**Your objective**.
Pull out all lines from the listing below in which the word "shifted" appears.

**Excerpted records**.
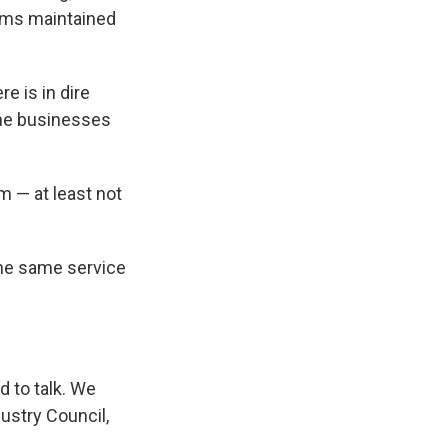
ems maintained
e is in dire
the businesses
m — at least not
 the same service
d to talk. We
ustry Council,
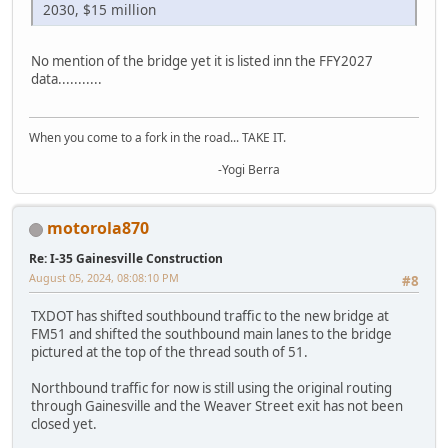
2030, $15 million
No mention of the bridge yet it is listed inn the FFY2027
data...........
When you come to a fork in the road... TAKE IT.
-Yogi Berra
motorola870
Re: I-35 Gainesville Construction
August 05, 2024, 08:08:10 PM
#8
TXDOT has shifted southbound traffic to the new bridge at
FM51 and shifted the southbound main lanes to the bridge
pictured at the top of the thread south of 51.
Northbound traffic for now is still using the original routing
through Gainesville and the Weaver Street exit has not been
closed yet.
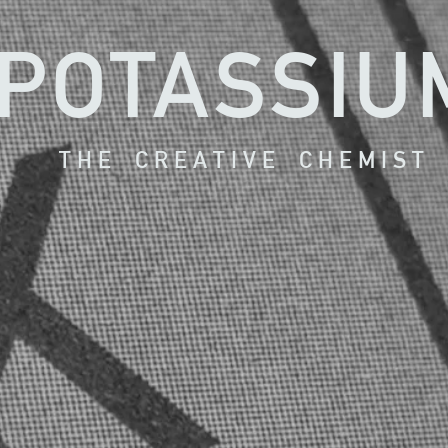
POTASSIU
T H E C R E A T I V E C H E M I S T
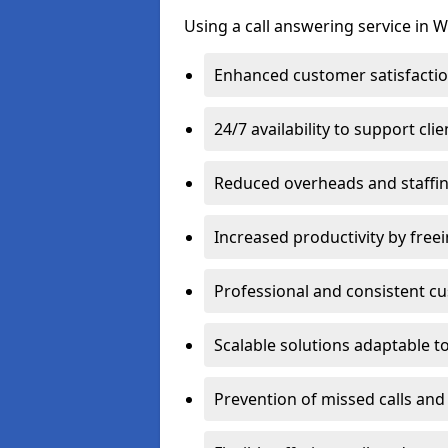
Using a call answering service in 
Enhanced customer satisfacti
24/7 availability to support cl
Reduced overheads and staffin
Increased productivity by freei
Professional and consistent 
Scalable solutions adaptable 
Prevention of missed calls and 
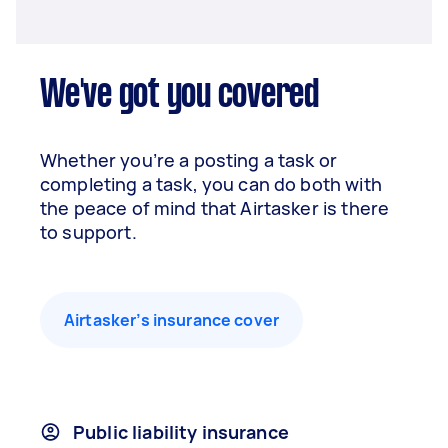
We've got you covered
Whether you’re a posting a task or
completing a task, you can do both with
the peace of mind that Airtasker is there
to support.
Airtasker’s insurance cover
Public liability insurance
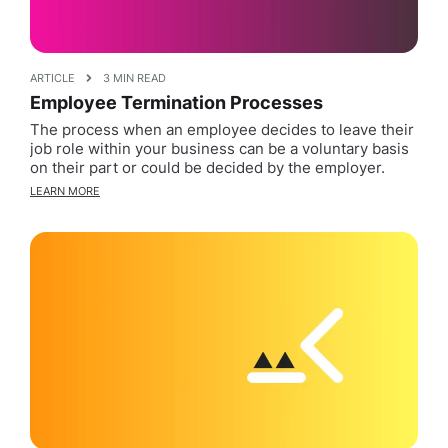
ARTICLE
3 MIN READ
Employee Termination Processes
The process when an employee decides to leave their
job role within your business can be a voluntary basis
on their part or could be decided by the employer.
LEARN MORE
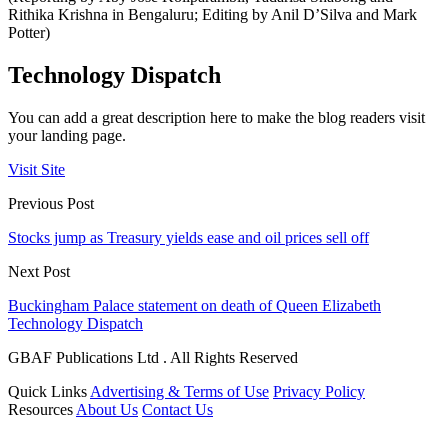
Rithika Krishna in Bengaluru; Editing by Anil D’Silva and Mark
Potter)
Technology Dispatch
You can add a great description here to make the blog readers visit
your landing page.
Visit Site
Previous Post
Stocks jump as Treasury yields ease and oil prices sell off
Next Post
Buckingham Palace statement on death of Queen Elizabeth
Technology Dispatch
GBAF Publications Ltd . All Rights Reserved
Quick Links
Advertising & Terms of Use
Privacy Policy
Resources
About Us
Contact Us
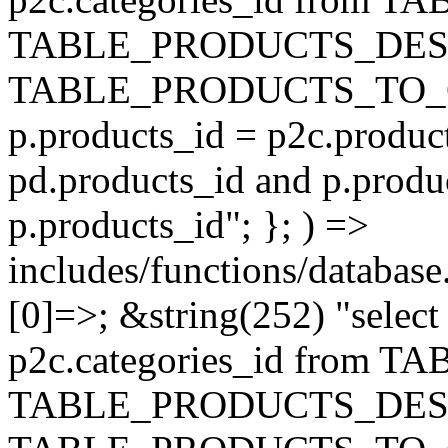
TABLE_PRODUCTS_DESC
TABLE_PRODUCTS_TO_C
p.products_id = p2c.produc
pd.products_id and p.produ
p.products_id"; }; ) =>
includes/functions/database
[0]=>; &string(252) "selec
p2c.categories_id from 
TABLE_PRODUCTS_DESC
--
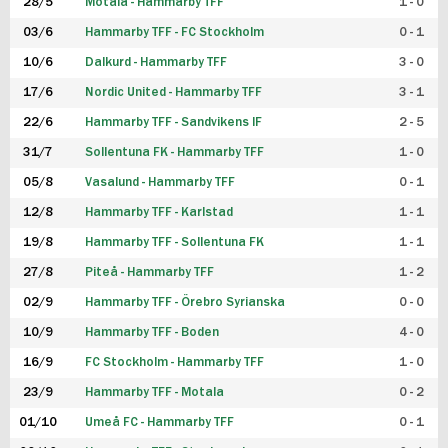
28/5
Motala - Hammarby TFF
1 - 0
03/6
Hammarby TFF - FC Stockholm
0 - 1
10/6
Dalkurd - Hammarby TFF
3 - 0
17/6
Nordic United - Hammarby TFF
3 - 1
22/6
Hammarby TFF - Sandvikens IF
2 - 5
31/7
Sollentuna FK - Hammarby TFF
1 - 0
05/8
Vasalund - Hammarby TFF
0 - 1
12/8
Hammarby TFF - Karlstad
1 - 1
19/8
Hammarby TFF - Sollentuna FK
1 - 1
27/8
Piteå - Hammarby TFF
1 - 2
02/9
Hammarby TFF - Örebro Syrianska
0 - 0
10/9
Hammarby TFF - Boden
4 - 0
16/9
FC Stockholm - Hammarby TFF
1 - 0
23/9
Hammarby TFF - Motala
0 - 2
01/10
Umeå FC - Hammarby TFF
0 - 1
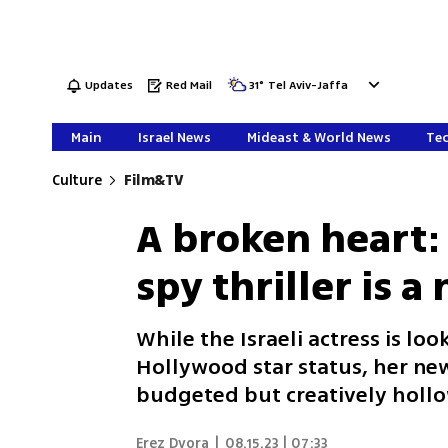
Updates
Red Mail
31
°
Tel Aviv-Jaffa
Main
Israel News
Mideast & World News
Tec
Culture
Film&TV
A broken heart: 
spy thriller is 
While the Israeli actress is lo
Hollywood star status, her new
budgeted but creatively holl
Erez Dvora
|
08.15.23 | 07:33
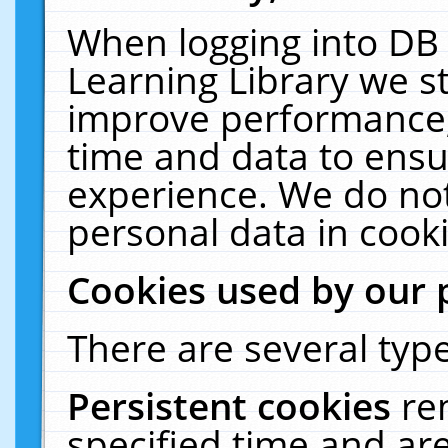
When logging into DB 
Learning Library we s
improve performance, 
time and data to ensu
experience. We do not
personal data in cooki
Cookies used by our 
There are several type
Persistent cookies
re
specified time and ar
--
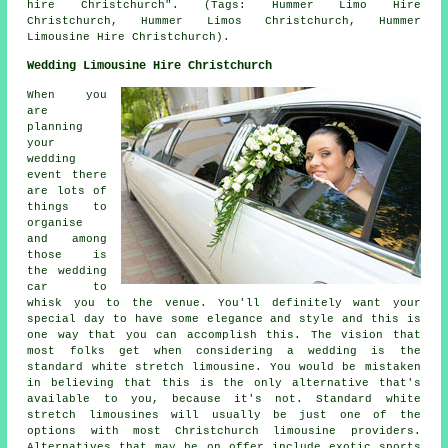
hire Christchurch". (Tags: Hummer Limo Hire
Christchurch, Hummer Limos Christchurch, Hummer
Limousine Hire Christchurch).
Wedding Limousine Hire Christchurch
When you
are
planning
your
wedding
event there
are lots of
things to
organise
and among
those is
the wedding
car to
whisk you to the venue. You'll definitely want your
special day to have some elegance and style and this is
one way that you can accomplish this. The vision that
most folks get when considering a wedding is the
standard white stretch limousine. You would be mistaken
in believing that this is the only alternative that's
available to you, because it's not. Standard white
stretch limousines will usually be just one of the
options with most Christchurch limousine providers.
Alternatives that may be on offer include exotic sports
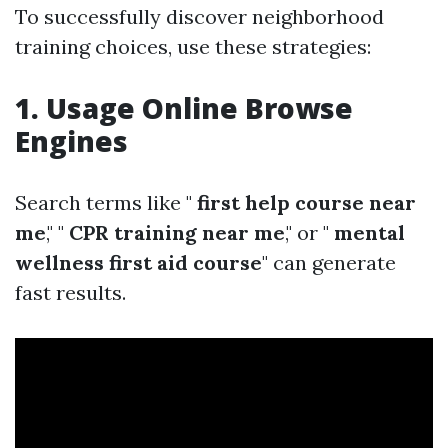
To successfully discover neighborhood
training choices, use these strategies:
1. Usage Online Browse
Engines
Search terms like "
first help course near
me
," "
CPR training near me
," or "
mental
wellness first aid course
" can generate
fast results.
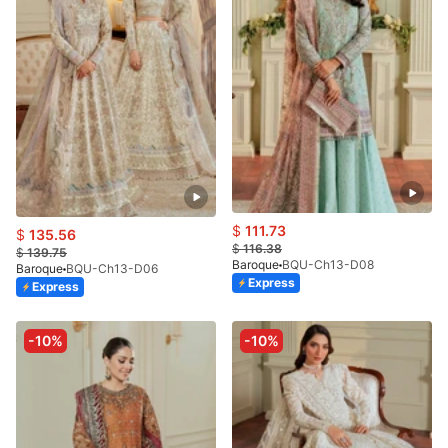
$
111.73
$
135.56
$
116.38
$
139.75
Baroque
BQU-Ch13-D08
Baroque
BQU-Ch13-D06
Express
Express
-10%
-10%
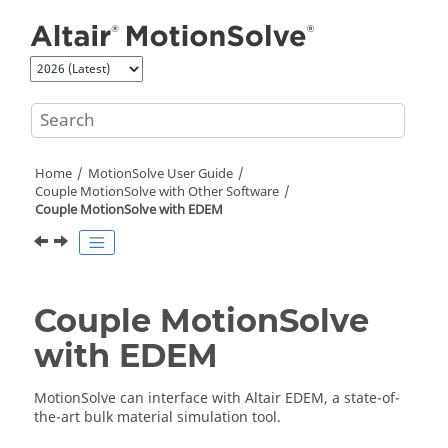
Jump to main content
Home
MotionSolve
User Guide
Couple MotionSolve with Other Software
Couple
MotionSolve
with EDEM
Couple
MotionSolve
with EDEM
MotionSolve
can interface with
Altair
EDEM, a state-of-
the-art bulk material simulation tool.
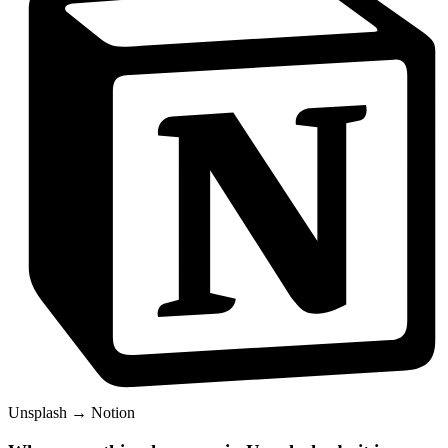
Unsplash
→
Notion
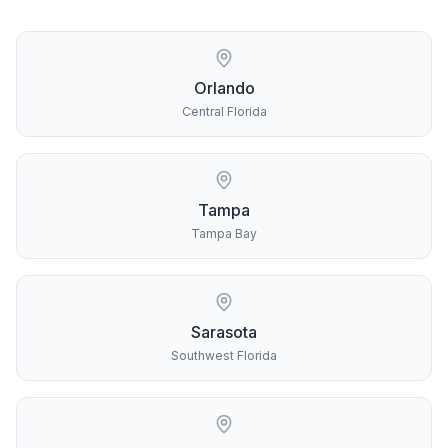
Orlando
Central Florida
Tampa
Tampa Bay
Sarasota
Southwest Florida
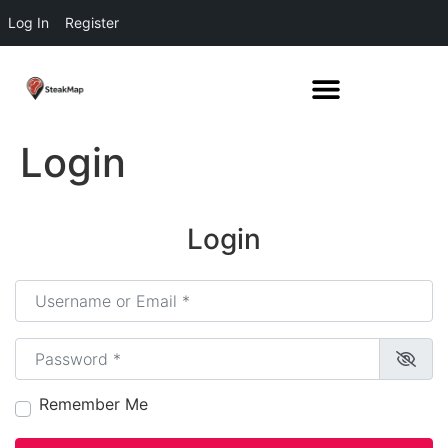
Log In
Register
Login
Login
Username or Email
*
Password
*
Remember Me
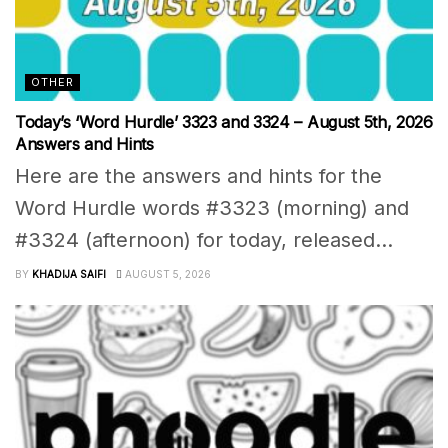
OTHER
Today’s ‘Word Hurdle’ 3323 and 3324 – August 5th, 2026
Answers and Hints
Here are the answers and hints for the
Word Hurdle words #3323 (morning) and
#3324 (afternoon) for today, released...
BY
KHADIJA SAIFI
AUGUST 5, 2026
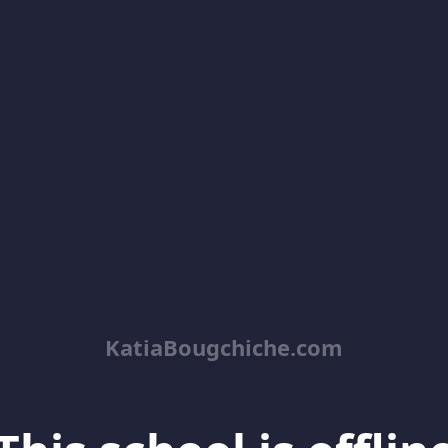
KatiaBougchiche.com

**The completed task**.
TXDOT has shifted southbound traffic to the new bridge at
FM51 and shifted the southbound main lanes to the bridge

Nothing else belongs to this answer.